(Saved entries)

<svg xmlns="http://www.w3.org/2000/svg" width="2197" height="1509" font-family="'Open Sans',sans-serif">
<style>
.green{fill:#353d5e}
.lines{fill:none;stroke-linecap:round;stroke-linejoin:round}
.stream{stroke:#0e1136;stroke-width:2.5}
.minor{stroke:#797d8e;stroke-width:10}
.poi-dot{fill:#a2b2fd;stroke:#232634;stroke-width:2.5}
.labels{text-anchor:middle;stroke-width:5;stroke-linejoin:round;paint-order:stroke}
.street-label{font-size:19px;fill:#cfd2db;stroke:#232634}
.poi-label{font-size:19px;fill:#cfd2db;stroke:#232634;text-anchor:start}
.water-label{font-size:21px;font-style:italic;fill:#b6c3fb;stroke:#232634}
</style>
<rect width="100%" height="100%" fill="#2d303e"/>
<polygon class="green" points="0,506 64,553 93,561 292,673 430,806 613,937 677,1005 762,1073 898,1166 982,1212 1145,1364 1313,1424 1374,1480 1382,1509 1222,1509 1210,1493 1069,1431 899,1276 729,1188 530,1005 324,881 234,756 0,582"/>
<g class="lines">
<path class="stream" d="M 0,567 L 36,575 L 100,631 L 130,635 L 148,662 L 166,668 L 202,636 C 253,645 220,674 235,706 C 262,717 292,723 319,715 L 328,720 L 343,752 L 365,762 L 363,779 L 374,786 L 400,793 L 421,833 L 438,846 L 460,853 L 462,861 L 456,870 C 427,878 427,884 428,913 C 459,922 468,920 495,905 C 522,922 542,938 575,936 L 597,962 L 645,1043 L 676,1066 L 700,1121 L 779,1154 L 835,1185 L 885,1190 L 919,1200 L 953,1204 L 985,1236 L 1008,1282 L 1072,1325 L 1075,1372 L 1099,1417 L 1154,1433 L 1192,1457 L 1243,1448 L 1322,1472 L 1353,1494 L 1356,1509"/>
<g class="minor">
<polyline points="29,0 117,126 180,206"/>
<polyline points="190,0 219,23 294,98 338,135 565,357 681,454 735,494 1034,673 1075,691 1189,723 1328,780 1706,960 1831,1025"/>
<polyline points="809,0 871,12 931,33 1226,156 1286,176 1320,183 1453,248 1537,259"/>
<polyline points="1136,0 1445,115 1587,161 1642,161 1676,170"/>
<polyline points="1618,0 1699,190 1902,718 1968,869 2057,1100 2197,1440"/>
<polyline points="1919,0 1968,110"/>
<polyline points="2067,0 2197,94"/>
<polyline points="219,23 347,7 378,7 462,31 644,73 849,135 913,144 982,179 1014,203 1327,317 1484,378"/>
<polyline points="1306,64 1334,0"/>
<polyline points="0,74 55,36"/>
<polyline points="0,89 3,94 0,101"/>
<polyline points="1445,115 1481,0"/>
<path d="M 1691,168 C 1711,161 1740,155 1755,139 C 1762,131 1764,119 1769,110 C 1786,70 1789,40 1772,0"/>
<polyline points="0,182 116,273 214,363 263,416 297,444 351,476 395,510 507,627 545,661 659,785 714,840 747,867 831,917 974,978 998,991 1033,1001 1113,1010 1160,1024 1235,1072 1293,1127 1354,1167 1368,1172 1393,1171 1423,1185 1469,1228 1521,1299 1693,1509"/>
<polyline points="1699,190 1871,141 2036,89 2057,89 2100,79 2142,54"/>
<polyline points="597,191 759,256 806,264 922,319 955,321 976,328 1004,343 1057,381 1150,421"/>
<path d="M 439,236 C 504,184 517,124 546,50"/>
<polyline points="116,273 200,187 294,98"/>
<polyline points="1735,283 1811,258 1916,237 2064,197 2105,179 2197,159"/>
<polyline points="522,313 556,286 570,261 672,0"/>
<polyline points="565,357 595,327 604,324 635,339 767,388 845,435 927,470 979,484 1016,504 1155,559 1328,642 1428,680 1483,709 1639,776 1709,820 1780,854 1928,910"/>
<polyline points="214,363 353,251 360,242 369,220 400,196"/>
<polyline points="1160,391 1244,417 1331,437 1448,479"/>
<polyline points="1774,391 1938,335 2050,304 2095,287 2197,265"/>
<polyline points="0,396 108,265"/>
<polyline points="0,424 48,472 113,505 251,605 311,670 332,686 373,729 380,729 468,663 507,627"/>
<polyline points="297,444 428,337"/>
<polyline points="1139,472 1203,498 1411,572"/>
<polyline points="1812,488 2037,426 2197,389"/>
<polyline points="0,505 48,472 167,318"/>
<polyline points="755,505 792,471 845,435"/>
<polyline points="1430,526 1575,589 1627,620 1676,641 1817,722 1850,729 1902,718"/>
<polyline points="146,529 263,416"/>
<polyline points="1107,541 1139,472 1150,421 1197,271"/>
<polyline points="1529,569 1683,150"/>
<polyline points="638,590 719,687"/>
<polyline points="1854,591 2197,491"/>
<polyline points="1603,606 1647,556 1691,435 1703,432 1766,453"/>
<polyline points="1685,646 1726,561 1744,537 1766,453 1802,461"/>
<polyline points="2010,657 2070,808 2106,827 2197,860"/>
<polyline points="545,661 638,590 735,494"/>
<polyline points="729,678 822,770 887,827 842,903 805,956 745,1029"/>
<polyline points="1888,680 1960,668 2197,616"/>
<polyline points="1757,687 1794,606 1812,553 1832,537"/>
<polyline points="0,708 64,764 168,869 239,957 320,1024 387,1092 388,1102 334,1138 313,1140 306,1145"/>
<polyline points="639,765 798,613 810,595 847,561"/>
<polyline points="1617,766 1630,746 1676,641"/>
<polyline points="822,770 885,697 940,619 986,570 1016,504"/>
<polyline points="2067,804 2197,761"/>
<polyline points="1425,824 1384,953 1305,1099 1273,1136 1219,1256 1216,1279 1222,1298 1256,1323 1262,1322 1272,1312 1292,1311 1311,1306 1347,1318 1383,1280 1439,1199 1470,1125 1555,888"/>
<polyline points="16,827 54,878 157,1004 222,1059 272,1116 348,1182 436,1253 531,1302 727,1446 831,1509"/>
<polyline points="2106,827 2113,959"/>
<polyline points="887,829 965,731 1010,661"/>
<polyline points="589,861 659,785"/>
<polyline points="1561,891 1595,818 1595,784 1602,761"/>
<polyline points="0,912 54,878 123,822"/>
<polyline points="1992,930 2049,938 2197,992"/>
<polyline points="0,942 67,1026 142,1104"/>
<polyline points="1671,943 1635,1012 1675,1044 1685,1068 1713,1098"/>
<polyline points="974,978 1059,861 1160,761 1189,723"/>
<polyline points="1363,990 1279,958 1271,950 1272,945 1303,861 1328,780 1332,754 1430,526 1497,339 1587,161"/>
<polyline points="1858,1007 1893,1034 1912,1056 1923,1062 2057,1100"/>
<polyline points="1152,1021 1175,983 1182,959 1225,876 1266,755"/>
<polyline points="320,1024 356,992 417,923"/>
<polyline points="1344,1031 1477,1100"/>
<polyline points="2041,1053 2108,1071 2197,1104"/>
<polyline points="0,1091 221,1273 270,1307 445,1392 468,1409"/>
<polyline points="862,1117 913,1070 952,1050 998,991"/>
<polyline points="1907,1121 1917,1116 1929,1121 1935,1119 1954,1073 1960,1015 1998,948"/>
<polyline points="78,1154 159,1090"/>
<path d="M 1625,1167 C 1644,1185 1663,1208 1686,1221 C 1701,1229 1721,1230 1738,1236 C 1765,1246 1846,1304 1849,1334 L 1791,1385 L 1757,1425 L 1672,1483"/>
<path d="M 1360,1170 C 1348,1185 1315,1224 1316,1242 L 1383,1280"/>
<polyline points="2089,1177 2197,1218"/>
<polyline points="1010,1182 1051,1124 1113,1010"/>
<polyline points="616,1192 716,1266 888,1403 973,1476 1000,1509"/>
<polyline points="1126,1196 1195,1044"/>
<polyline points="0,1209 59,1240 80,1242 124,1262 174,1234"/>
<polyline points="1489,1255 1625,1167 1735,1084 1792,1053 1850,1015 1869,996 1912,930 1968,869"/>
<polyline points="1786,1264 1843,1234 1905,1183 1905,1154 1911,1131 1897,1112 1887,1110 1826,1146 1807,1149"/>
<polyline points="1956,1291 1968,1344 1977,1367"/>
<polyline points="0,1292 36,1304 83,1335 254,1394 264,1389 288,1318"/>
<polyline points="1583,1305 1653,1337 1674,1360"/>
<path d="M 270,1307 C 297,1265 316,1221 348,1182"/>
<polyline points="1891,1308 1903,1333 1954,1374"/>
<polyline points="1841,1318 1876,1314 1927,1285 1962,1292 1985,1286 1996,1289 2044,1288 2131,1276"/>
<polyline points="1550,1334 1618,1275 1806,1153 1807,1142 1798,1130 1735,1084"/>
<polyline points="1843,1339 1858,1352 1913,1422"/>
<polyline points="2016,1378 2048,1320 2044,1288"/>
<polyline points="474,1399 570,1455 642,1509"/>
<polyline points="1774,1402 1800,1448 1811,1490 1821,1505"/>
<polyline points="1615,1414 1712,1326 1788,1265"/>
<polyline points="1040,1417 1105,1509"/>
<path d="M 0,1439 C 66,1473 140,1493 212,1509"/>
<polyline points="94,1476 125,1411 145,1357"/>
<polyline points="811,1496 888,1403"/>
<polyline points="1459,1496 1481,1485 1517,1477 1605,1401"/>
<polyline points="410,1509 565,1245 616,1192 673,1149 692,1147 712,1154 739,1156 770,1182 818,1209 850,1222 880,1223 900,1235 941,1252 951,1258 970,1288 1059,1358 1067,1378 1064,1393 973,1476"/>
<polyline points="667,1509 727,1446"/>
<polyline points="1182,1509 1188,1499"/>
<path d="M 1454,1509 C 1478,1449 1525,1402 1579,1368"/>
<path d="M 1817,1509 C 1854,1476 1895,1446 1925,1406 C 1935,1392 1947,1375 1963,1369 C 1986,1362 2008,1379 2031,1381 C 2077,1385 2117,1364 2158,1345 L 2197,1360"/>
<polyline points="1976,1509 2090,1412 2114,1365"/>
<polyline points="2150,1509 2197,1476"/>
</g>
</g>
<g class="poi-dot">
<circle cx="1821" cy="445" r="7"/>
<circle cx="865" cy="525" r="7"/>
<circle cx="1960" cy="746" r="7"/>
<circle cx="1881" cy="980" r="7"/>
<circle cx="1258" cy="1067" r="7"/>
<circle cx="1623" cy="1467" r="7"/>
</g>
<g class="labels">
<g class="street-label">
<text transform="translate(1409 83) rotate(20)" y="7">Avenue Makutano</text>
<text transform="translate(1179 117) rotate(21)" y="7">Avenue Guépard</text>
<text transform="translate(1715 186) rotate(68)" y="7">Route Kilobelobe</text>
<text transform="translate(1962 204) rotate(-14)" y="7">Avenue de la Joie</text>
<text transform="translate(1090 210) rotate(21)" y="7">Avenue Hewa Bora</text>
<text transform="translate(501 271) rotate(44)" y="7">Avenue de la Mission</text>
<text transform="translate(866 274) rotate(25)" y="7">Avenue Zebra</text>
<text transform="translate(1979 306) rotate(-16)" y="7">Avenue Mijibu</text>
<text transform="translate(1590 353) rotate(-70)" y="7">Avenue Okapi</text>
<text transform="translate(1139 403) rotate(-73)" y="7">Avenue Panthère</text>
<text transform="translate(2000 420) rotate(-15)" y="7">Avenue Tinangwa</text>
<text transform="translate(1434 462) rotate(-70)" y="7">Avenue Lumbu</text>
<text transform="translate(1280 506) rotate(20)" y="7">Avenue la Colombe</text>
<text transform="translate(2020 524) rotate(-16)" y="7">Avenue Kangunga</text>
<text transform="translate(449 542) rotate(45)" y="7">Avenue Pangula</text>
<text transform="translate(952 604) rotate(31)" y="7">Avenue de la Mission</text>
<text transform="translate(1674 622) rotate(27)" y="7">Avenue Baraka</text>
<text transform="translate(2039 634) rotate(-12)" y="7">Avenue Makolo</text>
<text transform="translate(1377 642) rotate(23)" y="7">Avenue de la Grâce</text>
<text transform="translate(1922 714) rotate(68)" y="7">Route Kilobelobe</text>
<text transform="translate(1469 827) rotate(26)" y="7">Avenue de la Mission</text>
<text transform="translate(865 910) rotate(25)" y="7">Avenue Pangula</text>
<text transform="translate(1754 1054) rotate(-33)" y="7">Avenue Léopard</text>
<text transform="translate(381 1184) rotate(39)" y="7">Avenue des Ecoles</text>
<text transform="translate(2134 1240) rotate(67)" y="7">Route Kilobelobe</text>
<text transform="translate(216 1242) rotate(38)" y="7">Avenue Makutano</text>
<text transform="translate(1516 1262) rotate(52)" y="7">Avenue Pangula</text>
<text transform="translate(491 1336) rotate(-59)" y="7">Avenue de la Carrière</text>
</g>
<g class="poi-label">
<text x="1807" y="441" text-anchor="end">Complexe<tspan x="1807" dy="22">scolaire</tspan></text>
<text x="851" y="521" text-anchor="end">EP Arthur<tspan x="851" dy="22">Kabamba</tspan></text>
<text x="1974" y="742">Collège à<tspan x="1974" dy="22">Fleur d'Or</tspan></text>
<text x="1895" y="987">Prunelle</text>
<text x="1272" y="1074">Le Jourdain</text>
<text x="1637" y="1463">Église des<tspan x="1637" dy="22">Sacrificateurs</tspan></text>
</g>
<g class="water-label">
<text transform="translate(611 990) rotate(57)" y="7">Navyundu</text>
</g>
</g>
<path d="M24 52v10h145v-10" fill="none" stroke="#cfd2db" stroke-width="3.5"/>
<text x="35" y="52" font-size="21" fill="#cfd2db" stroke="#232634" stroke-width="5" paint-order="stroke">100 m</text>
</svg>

EXERCISE DESCRIPTION:
Your answer should hold every line of the entries that contains the string "round".

OUTPUT OF THE TASK:
.lines{fill:none;stroke-linecap:round;stroke-linejoin:round}
.labels{text-anchor:middle;stroke-width:5;stroke-linejoin:round;paint-order:stroke}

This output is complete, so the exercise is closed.